Researchers develop high-energy-density flexible supercapacitors taking advantage of transition metal nitrides.
Transition metal nitrides (TMNs) are potential electrode materials for high-performance energy storage devices, but the structural instability severely hinders their application. Therefore, it is highly important to construct advanced cathode materials for flexible, wearable, long-life and high-energy-density energy storage devices.
A research team led by Prof. Zhao Bangchuan from the Institute of Solid Materials of the Hefei Institutes of Physical Science (HFIPS) have constructed a high-energy-density flexible supercapacitor device by synthesizing 3D porous honeycomb-like CoN-Ni3N/N-C nanosheets and vanadium nitride (VN) nanobelt arrays via ion-site growth method, respectively.
Experiments suggest that the intrinsic conductivity was enhanced, and concentration of the active sites was increased.

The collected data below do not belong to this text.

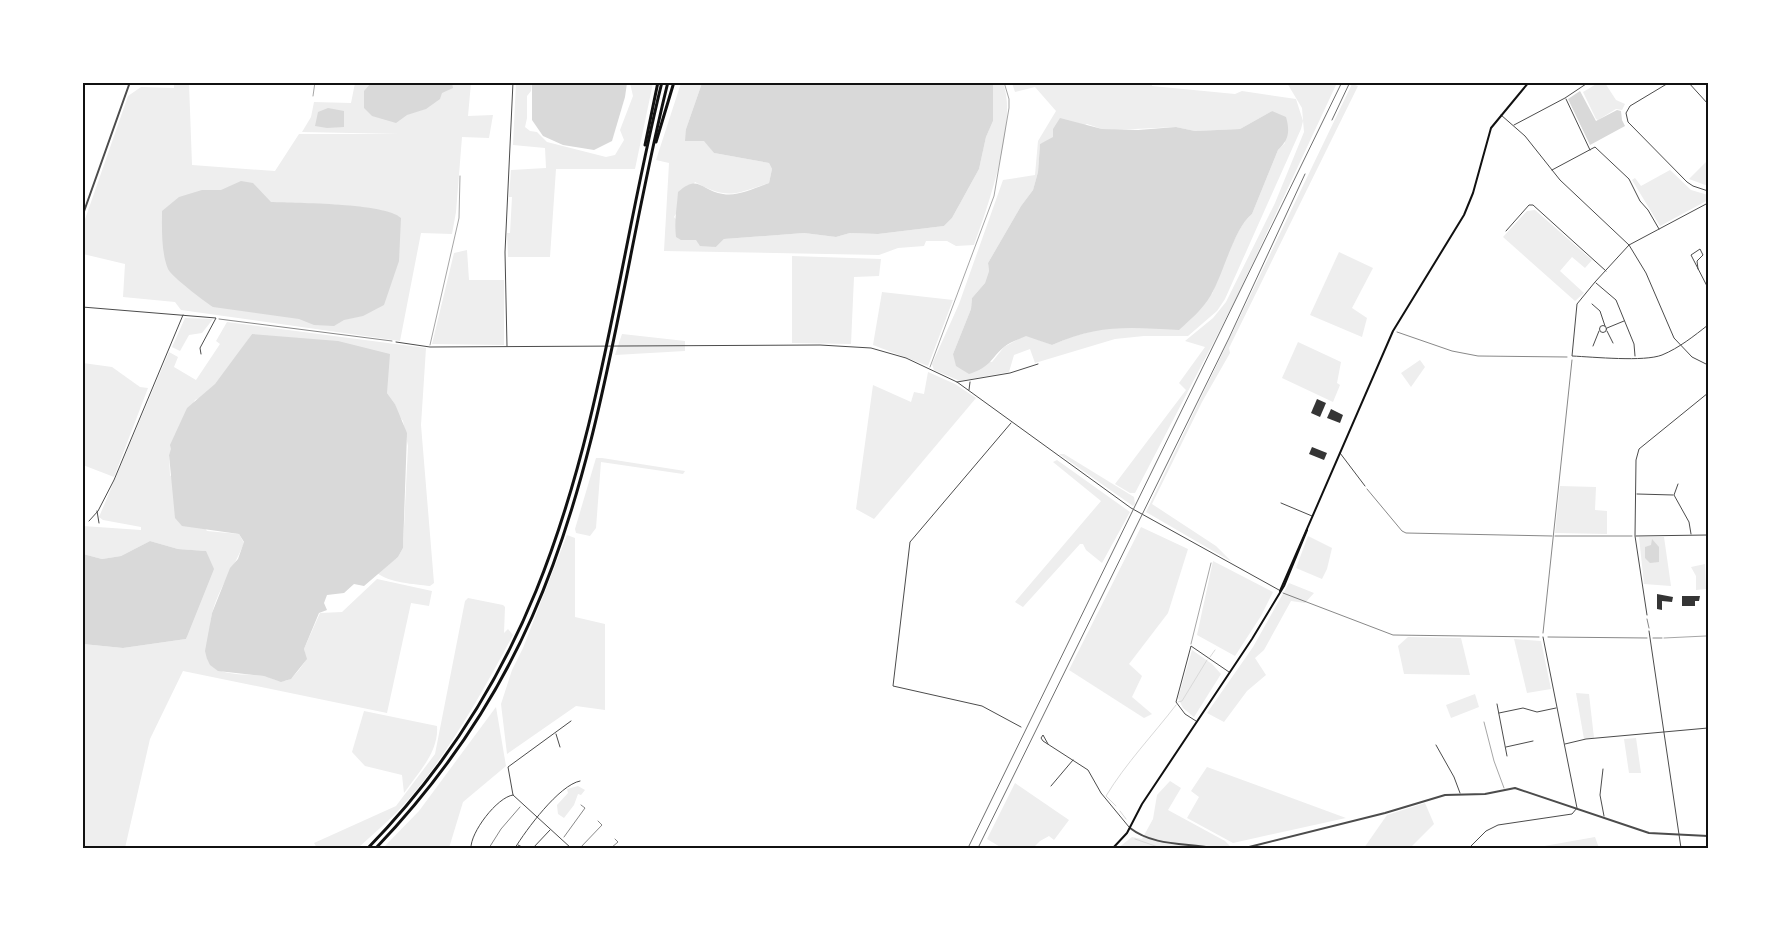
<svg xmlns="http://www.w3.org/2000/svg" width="1791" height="931" viewBox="0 0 1791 931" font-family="Cabin,sans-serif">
  <rect width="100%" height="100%" fill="#fff"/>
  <g fill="#eee" fill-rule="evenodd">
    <path d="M174 83H189L192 165 275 171 299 134H400L302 132 311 117 314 102 351 103 355 83H471L468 116 493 115 489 138 462 137 456 212 452 234 421 233 400 341 181 310 175 302 123 297 125 264 83 254V225L128 96 141 87 174 88Z"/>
    <path d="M516 83H532L531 91 527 96V118L525 127 530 131 537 132 547 142 606 157 615 155 624 140 620 130 633 96 630 83H653L635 169H556L550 257H508L507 233H510L512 197H509L511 170 546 168 545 148 513 145Z"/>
    <path d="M681 83H702L686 129 705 141 714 153 769 163 772 169 769 183C735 194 727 200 695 182L674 217 696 240 716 247 724 239 804 233 836 237 850 233 878 234 944 226 952 218 979 169 986 137 993 121V83H1003C1018 120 988 207 974 245L956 246 947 241H926L924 246 898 248 879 255 664 251 669 163 656 160Z"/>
    <path d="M1012 83H1152V86L1235 94 1242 91 1296 99 1303 121 1301 129 1225 299 1217 311 1188 336H1144L1115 339 1035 363 1030 349 1014 355 1009 372 960 381 934 370 932 364 959 304 1003 180 1035 175 1038 141 1056 111 1035 87 1015 92ZM1272 111 1285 143 1278 150 1252 214C1236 226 1220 275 1212 294L1127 327 1100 329 1071 337 1052 345 1026 335 1004 347 992 362 953 354 971 309 972 298 985 283 989 271 988 263 1021 206 1033 190 1038 172 1040 144 1087 124 1102 129 1114 130 1176 127 1195 131 1240 129Z"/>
    <path d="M1287 83H1328L1336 85 1235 301 1135 493H1130L1115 484 1186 390 1179 383 1205 347 1185 341 1213 318 1226 302 1275 203 1304 132 1302 108Z"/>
    <path d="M1598 83H1605L1616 100 1625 104 1622 110 1616 109 1598 120 1596 119 1583 92Z"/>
    <path d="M1352 84 1358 86 1229 348 1230 353 1202 402 1152 504 1216 546 1232 562 1146 512Z"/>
    <path d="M1708 160V186L1689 179Z"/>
    <path d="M1670 170 1691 190 1708 195V200L1660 226 1632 180 1635 178 1641 186Z"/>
    <path d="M1535 210 1592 260 1585 268 1572 257 1560 271 1584 293 1575 301 1503 237 1527 211Z"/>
    <path d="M467 250 469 280H504V345L432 344 454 253Z"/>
    <path d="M1339 252 1373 268 1352 308 1367 318 1362 337 1310 315Z"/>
    <path d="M792 256 881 259 879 276 854 277 851 344 792 343Z"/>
    <path d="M882 292 953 300 928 366 873 345Z"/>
    <path d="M185 318 213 319 202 333 189 335 180 351 172 347Z"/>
    <path d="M227 322 426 348 421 425 434 583 430 586C414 584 390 583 377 573L398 557 403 548 408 446 403 421 397 413 395 404 387 393 252 334C239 352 216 392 195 400L169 455 170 475 207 531 239 534 244 543C235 566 219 587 212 613 209 627 209 644 207 659 216 678 246 673 264 676 273 677 279 685 290 679 293 678 305 663 306 659L304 649 320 613 342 612 377 579 432 591 429 606 411 603 387 713 183 671 150 739 125 848H83V644L123 648 186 639 206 551 178 549 150 541 121 556 102 559 83 554V526L141 530V527L103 520 99 517 169 352 178 357 174 367 196 380 220 344 216 341Z"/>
    <path d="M622 334 685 341V351L615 355Z"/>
    <path d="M1298 342 1341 362 1337 383 1340 385 1333 402 1282 378Z"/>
    <path d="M1420 360 1425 367 1411 387 1401 373Z"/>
    <path d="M83 363 112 367 140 387 148 388 114 477 83 465Z"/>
    <path d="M928 372 955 384 976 398 874 519 856 509 873 385 911 402 914 392 924 394Z"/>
    <path d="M1059 454H1064L1134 497 1135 504 1133 506Z"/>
    <path d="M596 458H602L685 471 683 474 601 462 596 528 590 536 576 533 575 529Z"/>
    <path d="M1057 460 1130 512 1102 563 1086 550 1083 544H1080L1023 607 1015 602 1101 501 1053 462Z"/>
    <path d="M1560 486 1596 487 1595 510 1607 511V534L1555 533Z"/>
    <path d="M1141 527 1188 549 1168 613 1129 664 1142 676 1132 697 1152 714 1144 718 1069 670Z"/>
    <path d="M567 535 575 538V617L605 624V710L576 706 507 754 501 704 512 670 523 648Z"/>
    <path d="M1308 536 1332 548 1327 569 1322 579 1296 568Z"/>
    <path d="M1639 537H1664L1671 586 1644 584Z"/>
    <path d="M1213 561 1273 592 1261 616 1235 656 1197 635Z"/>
    <path d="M1705 564 1706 589 1696 590V576L1691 567Z"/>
    <path d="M1289 583 1314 593 1305 603 1291 601 1264 650 1255 658 1266 675 1247 691 1224 722 1207 713 1253 647Z"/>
    <path d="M468 598 503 605 505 607 504 633 508 629 513 635C482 693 443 764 397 812 385 824 371 836 358 848H317L314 843 396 806 435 754 465 601Z"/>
    <path d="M1408 637 1461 638 1470 675 1404 674 1398 646Z"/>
    <path d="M1514 639 1541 641 1551 689 1527 693Z"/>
    <path d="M1192 650 1212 664 1221 674 1194 717 1183 708 1178 698Z"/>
    <path d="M1576 693 1589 694 1594 738 1584 739Z"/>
    <path d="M1475 694 1479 707 1451 718 1446 705Z"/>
    <path d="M496 707 506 766 463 802 449 848H383L419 811Z"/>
    <path d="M364 711 437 726C439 752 418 773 404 793L402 775 365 766 352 752Z"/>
    <path d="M1636 738 1641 773H1629L1624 739Z"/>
    <path d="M1207 767 1346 818 1233 843 1187 818 1199 797 1191 791Z"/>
    <path d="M1170 781 1181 788 1168 810 1225 841 1232 848H1118L1132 837 1142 839 1153 819 1157 795Z"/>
    <path d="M1015 783 1069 820 1054 840 1049 836 1040 841 1033 848H1002L987 839Z"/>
    <path d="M578 786 585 790 581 795 578 794 574 805 564 818 558 814 557 805 568 793 567 789Z"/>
    <path d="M1425 803 1434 824 1410 848H1364L1387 815Z"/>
    <path d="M1595 837 1599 848H1533Z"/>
  </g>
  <g fill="#d9d9d9">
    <path d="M532 82 627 83 625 97 612 141 594 150 563 145 543 136 532 120Z"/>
    <path d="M452 83 453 88 442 93 440 99 426 109 407 115 396 123 372 116 364 108V91L371 83Z"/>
    <path d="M702 83H993V121L986 137 979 169 952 218 944 226 878 234 850 233 836 237 804 233 724 239 716 247 700 246 696 240H681L676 237C674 220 677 208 678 192 699 173 701 191 723 194 737 197 755 188 769 183L772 169 769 163 714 153 704 141H685L686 129Z"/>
    <path d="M1580 91 1596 121 1617 110 1621 111 1622 120 1625 126 1590 145 1568 99Z"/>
    <path d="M328 108 344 111V127L327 128 315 126 318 112Z"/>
    <path d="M1272 111 1286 117C1290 131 1289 140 1278 150L1252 214C1234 228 1223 275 1211 295 1203 309 1191 319 1179 330 1130 327 1098 324 1052 345L1026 336C1020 339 1010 342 1004 347 990 359 991 367 969 374L956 366 953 354 971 309 972 298 985 283 989 271 988 263 1021 206 1033 190 1038 172 1040 144 1053 137V129L1060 118 1102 129 1138 130 1176 127 1195 131 1240 129Z"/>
    <path d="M241 181 253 183 271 202C296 203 386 203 401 218L399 261 384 305 363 316 344 320 334 326 314 325 299 319 213 307C204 301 172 277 168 269 161 252 162 229 162 211L179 197 202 190H221Z"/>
    <path d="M252 334 338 341 390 354 387 393 395 404 407 433 403 548 398 557 364 586 354 584 344 593 327 595 324 603 327 610 319 613 304 649 307 659 291 679 281 682 264 676 218 671 210 665 207 659 205 651 212 613 230 568 238 559 244 542 239 534 182 526 175 518 169 455 171 449 170 445 187 408 215 384Z"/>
    <path d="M1652 539 1659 547V562L1650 563 1645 558V547L1651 545Z"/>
    <path d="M150 541 178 549 206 551 214 569 186 639 123 648 83 644V554L102 559 121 556Z"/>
  </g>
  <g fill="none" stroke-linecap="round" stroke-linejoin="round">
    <g stroke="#d9d9d9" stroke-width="1">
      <path d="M1210 657 1215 650"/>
      <path d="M1178 702 1182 701 1207 660"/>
      <path d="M1116 806 1106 796C1126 763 1153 735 1176 705"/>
      <path d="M1120 811 1126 819"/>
      <path d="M1135 839 1161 848"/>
    </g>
  </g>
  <g fill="#353535">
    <path d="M1317 399 1326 403 1320 417 1311 413Z"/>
    <path d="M1331 409 1343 415 1340 423 1327 418Z"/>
    <path d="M1312 447 1327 453 1324 460 1309 454Z"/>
    <path d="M1657 594 1673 597 1672 602 1662 601V610L1657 609Z"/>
    <path d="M1682 596H1700L1699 601H1695V606H1682Z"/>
  </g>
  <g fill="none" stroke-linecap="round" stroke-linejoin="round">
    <g stroke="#111" stroke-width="0.5">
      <path d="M219 319 392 341"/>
      <path d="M1397 332 1452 351 1478 356 1567 357"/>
      <path d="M1367 489 1402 531 1406 533 1552 536"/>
      <path d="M1555 536H1632"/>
      <path d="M1283 593 1393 635 1539 637"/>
      <path d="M1647 619 1649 628"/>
      <path d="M1543 633 1572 360"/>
      <path d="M1548 637 1647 638"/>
      <path d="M1653 638H1662"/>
      <path d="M564 837 585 808 581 805"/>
      <path d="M489 848 501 829 520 807"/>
      <path d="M580 848 602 825 598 821"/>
      <path d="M611 848 618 842 615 839"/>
    </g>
    <g stroke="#4c4c4c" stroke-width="0.5">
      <path d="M313 96 315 82"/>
      <path d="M430 345 459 218 460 176"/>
      <path d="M930 367 994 196 1009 108V99L1004 82"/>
      <path d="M1664 638 1706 636"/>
      <path d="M1191 644 1211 563"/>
      <path d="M1484 722 1494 761 1504 788"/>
    </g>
    <g stroke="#4c4c4c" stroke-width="1">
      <path d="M1670 82 1630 106 1626 113 1628 122 1687 182 1693 186 1708 191"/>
      <path d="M1688 82 1708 104"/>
      <path d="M1566 99 1590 150"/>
      <path d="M1501 115 1525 136 1560 180 1629 245 1646 273 1674 338 1692 357 1708 365"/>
      <path d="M1514 125 1565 98 1589 82"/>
      <path d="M1552 170 1595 147 1629 179 1640 201 1648 210 1659 229"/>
      <path d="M1708 203 1629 245 1595 282 1577 304 1572 356C1594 357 1644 362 1662 355 1679 348 1694 336 1708 325"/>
      <path d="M1506 231 1529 205H1533L1606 271"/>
      <path d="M1698 269 1697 261 1703 255 1700 249 1691 255 1708 288"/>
      <path d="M1596 283 1616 300 1634 344 1635 356"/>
      <path d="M1592 304 1600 311 1605 326"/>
      <path d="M82 307 216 318 200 348 201 354"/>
      <circle cx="1603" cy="329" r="3.5"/>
      <path d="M1607 328 1624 321"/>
      <path d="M1607 331 1613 343"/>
      <path d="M396 342 430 347 820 345 871 348 906 358 957 382 1131 508 1279 590"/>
      <path d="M507 346 505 252 513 82"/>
      <path d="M1593 346 1599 331"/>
      <path d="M957 382 1010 373 1038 364"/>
      <path d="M969 390 970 382"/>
      <path d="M1011 423 910 542 893 686 982 706 1021 727"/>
      <path d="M1340 453 1365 486"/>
      <path d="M1678 484 1674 495 1689 522 1691 534"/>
      <path d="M1637 494 1673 495"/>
      <path d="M1281 503 1312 516"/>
      <path d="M97 511 99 523"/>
      <path d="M89 521 98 511 114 480 183 315"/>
      <path d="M1636 536 1708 535"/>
      <path d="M1647 615 1635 536 1636 460 1639 449 1708 393"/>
      <path d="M1649 631 1681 848"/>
      <path d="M1497 704 1507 756"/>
      <path d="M1499 713 1523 708 1537 712 1556 708"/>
      <path d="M1196 721 1185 714 1176 702 1191 646 1229 672"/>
      <path d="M556 734 560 747"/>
      <path d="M1048 744 1043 735 1041 738 1043 741 1088 770 1101 793 1129 827"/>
      <path d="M1565 744 1586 739 1708 728"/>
      <path d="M1436 745 1454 777 1460 793"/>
      <path d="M1506 747 1533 741"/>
      <path d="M1603 769 1600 795 1604 816"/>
      <path d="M1051 786 1073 760"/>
      <path d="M518 845 524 848"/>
      <path d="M471 848C470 833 497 797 513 795"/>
      <path d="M515 848C526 830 559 785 580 781"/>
      <path d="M533 848 550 830"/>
      <path d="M571 848 513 795 508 767 571 721"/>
      <path d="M1469 848 1486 831 1498 825 1572 814 1577 808 1543 637"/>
    </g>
    <g stroke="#4c4c4c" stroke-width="2">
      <path d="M82 217 130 82"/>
      <path d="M1130 828C1153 846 1185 843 1212 848"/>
      <path d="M1245 848 1385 813 1445 795 1485 794 1515 788 1649 833 1708 836"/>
    </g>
    <g stroke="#111" stroke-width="2">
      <path d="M1280 591 1393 331 1464 215 1473 193 1491 128 1529 82"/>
      <path d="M1113 848 1127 833 1142 804 1252 639 1284 586 1307 530"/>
    </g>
    <g stroke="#111" stroke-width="3">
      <path d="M656 142 674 82"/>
      <path d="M645 145 658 82"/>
      <path d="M368 848C440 774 497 687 536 591 602 429 620 251 662 82"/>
      <path d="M376 848C441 780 494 703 532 617 605 452 624 258 668 82"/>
    </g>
    <g stroke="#707070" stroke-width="1">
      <path d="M1332 120 1350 82"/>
      <path d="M968 848 1342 82"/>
      <path d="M978 848 1229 338 1305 174"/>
    </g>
  </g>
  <rect width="1791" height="931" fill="none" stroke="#ffffff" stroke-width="168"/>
  <rect x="84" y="84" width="1623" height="763" fill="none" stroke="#111" stroke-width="2"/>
</svg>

This, according to the researchers, gives advantage to the optimized CoN-Ni3N/N-C/CC, which can be used as an integrated electrode for the supercapacitor to achieve remarkable electrochemical performance.
The developed supercapacitor delivers an energy density of 106 μWh per cm^2 with maximum power density of 40 mW cm^-2 with high stability.
According to the researchers, this work provides a viable strategy to construct high-energy flexible wearable electronics in the next-generation electrochemical energy storage field.
The research appeared in the journal Advanced Functional Materials.